The Verses of Styling
The Verses of Styling is a form of music used during marches and military engagements originally devised by the elf Ola Sprayedlilac. The form guides musicians during improvised performances. The music is played on a ilare. The entire performance should be made expressively. The melody has phrases of varied length throughout the form. Pitches are densely packed in clusters as music moves from chord to chord. It is performed using the adi scale and in the upe rhythm.
- The ilare always does the main melody.
- The Verses of Styling has a simple structure: three unrelated passages.
- Each of the simple passages is at a hurried pace, and it is to be loud.

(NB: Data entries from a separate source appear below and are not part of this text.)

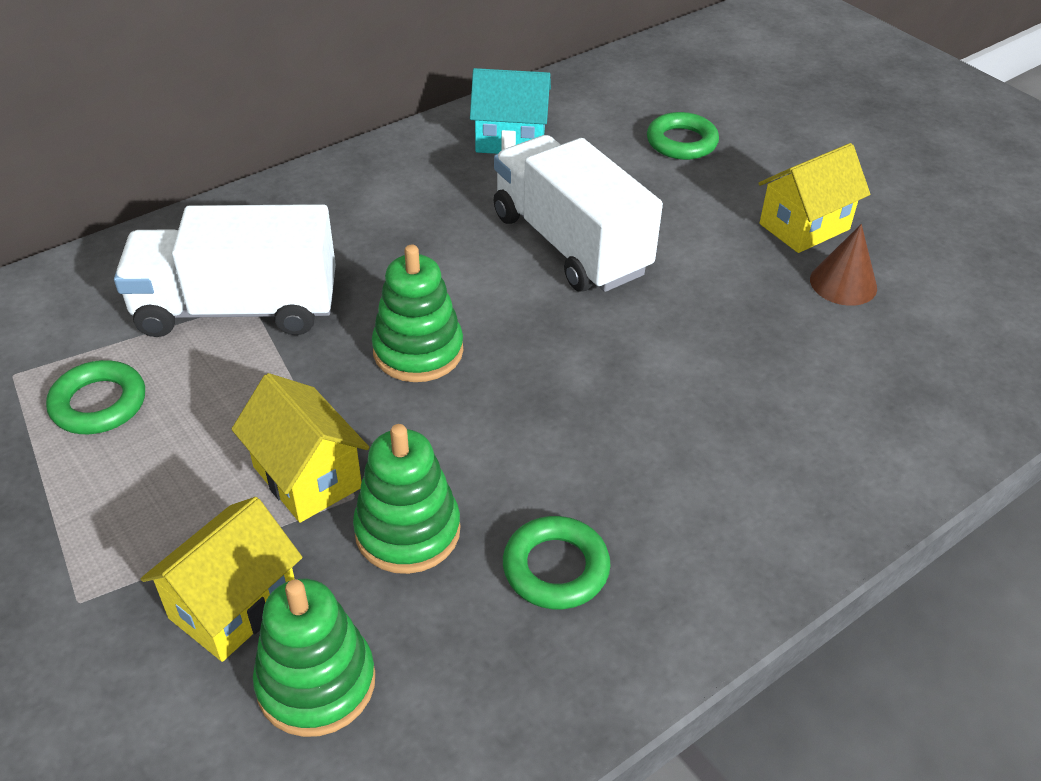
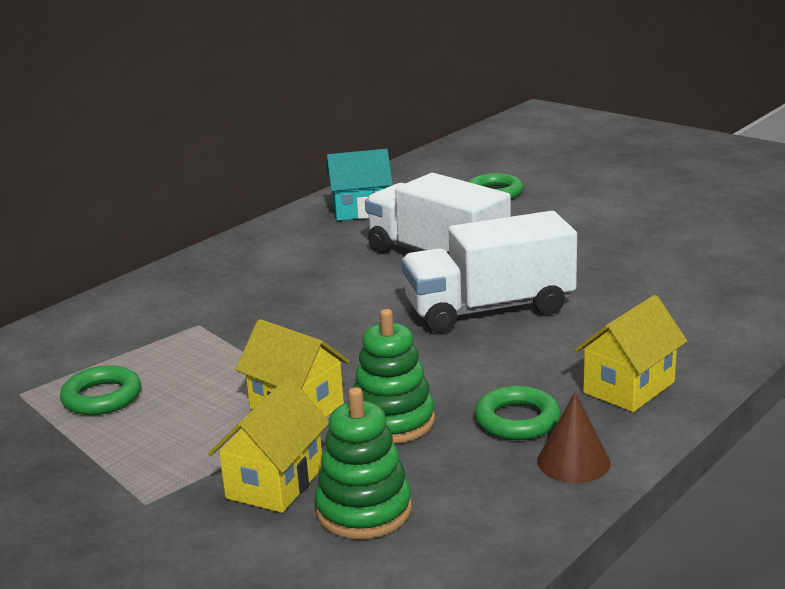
camera: 10 degrees left, 20 degrees down
(237, 309) = (189, 330): white truck -> white truck (489, 309)
(418, 351) = (349, 329): green stacking toy -> none
(804, 226) = (609, 222): yellow house -> yellow house (629, 387)
(843, 283) = (653, 245): brown cone -> brown cone (573, 461)

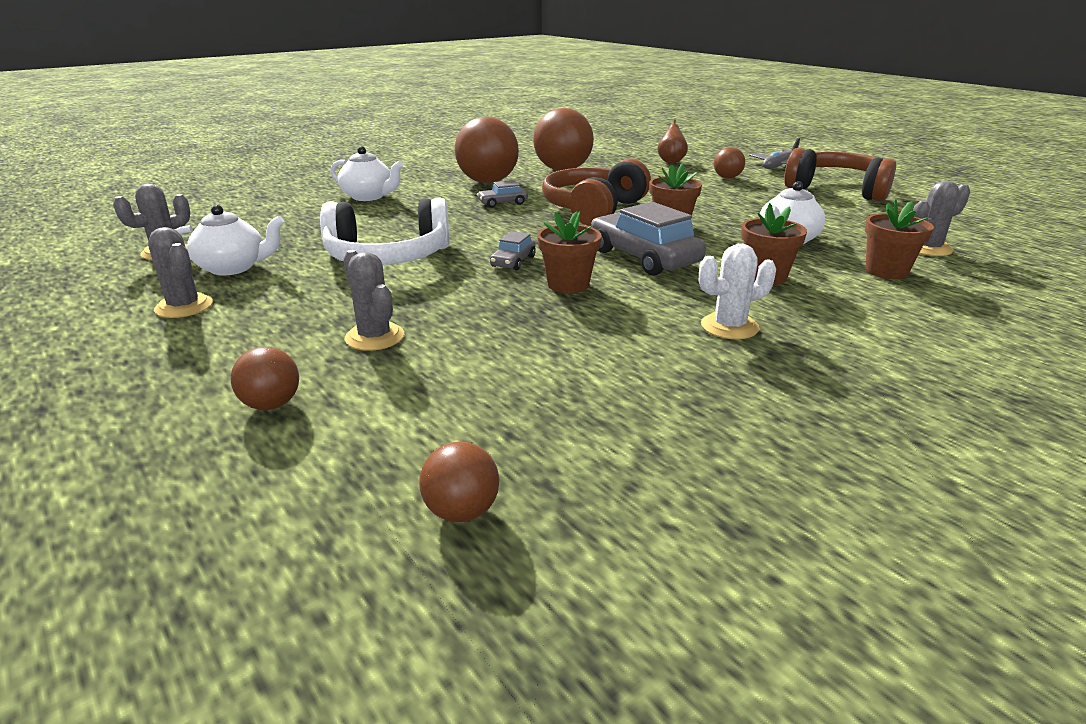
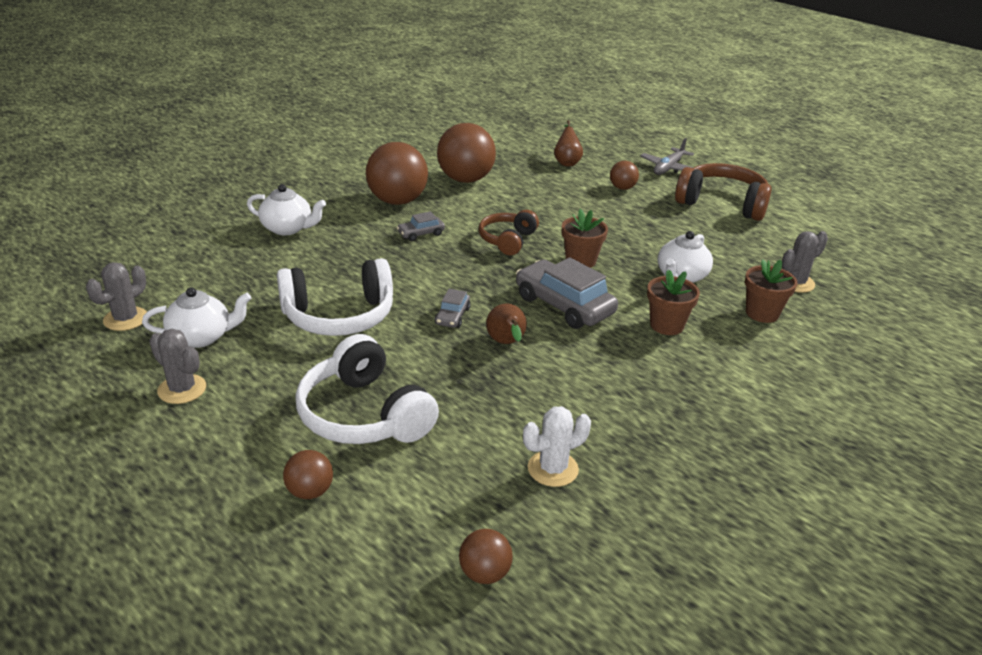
camera: 10 degrees left, 5 degrees up
(374, 337) = (363, 415): grey cactus -> white headphones
(568, 285) = (506, 343): brown flower pot -> brown pear
(593, 209) = (507, 240): brown headphones -> brown headphones, size x0.62
(729, 327) = (643, 385): white cactus -> white cactus (553, 469)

- Scales are constructed from twenty-four notes dividing the octave. In quartertones, their spacing is roughly 1xxxxxxxxxxxxxxxxxxxxxxxO, where 1 is the tonic, O marks the octave and x marks other notes. The tonic note is a fixed tone passed from teacher to student. After a scale is constructed, notes are named according to degree. The names are fathinu (spoken fa), thili (thi), fomire (fo), fela (fe), aweme (aw) and yaniye (ya).

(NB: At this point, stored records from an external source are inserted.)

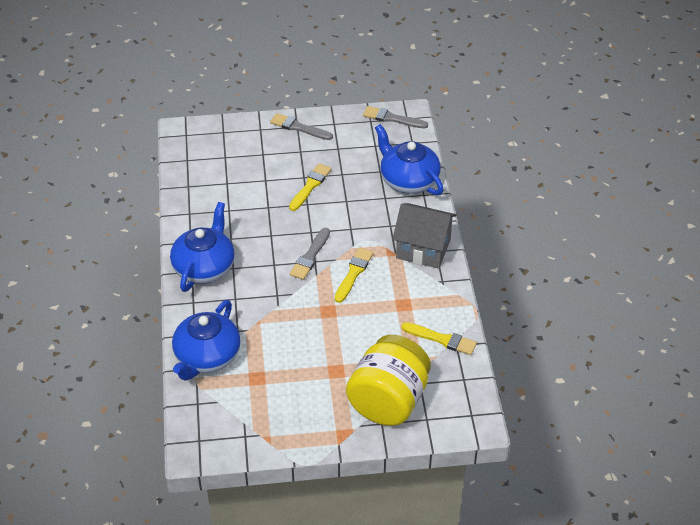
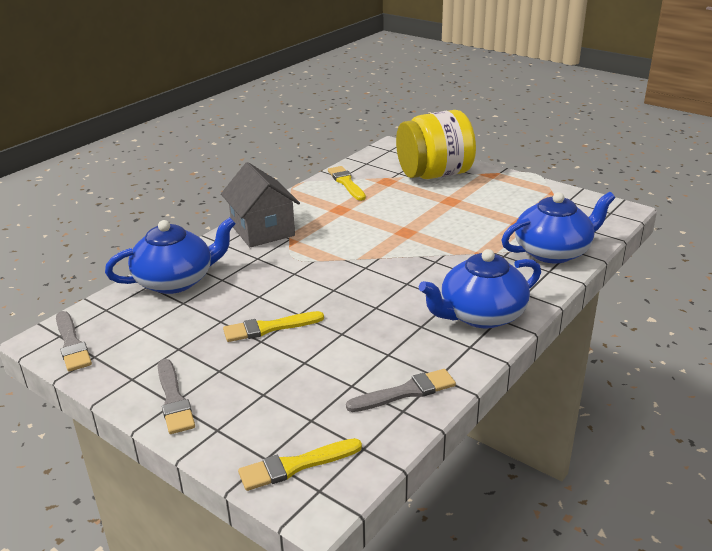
camera: 135 degrees left, 15 degrees down
(310, 256) = (364, 272): grey brush -> grey brush (406, 392)
(353, 273) = (346, 243): yellow brush -> yellow brush (295, 466)
(408, 180) = (176, 281): blue teapot -> blue teapot turned 120 degrees counterclockwise

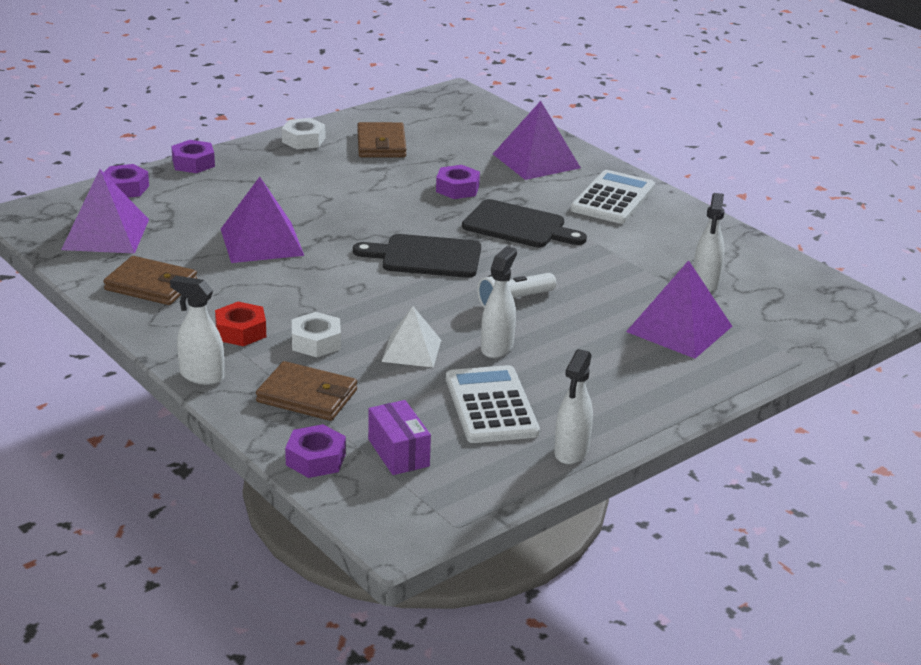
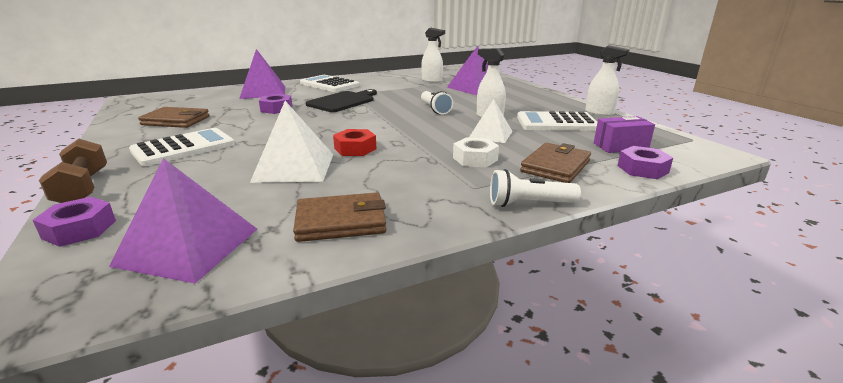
camera: 75 degrees left, 5 degrees down
(151, 285) = (341, 221): brown wallet -> brown wallet turned 45 degrees clockwise
(193, 163) = (83, 188): purple nut -> brown dumbbell
(201, 376) = (528, 204): white spray bottle -> white flashlight
(241, 331) = (452, 184): red nut -> red nut (355, 149)
(262, 242) = (294, 167): purple pyramid -> white pyramid
(297, 174) = (183, 148): none -> white calculator
(303, 140) = (121, 142): white nut -> none
(426, 257) = (365, 122): black cutting board -> none

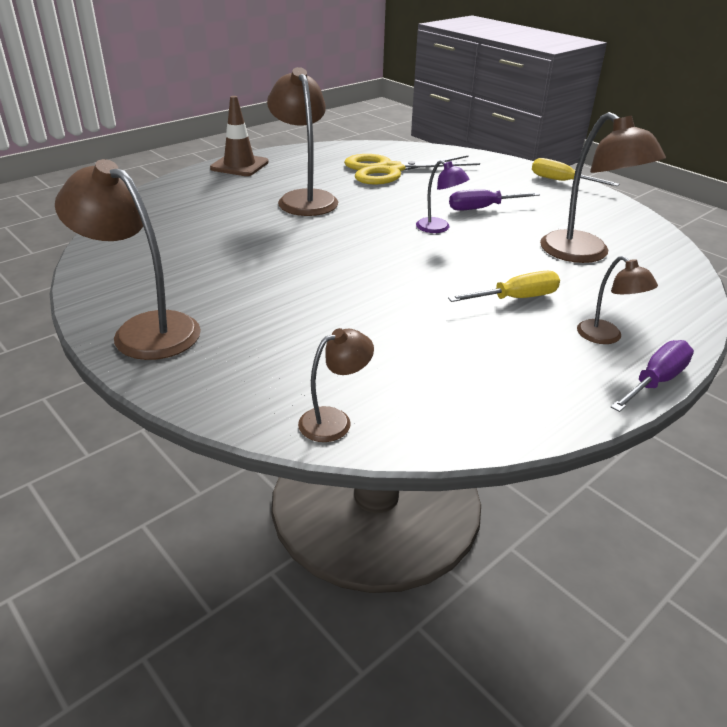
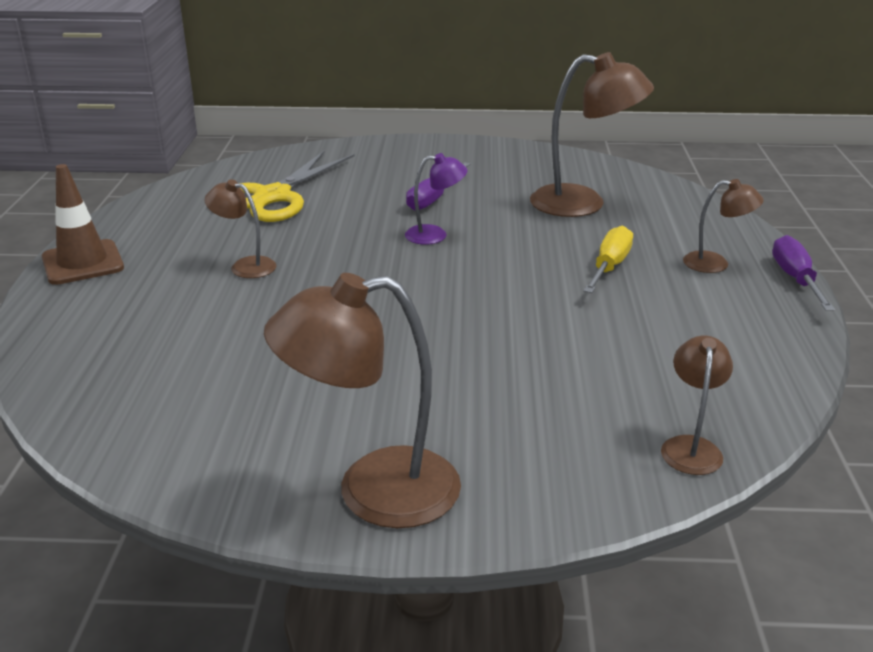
camera: 45 degrees left, 5 degrees down
(304, 198) = (245, 266): brown lamp -> brown lamp, size x0.53
(561, 181) = (447, 145): yellow screwdriver -> none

- The adi hexatonic scale is constructed by selection of degrees from the fundamental scale. The degrees selected are the 1st, the 5th, the 10th, the 13th, the 17th and the 21st.
- The upe rhythm is a single line with two beats. The beats are named amama (spoken am) and thafatha (tha). The beat is stressed as follows:
- | x - |
- where x is a beat, - is silent and | indicates a bar.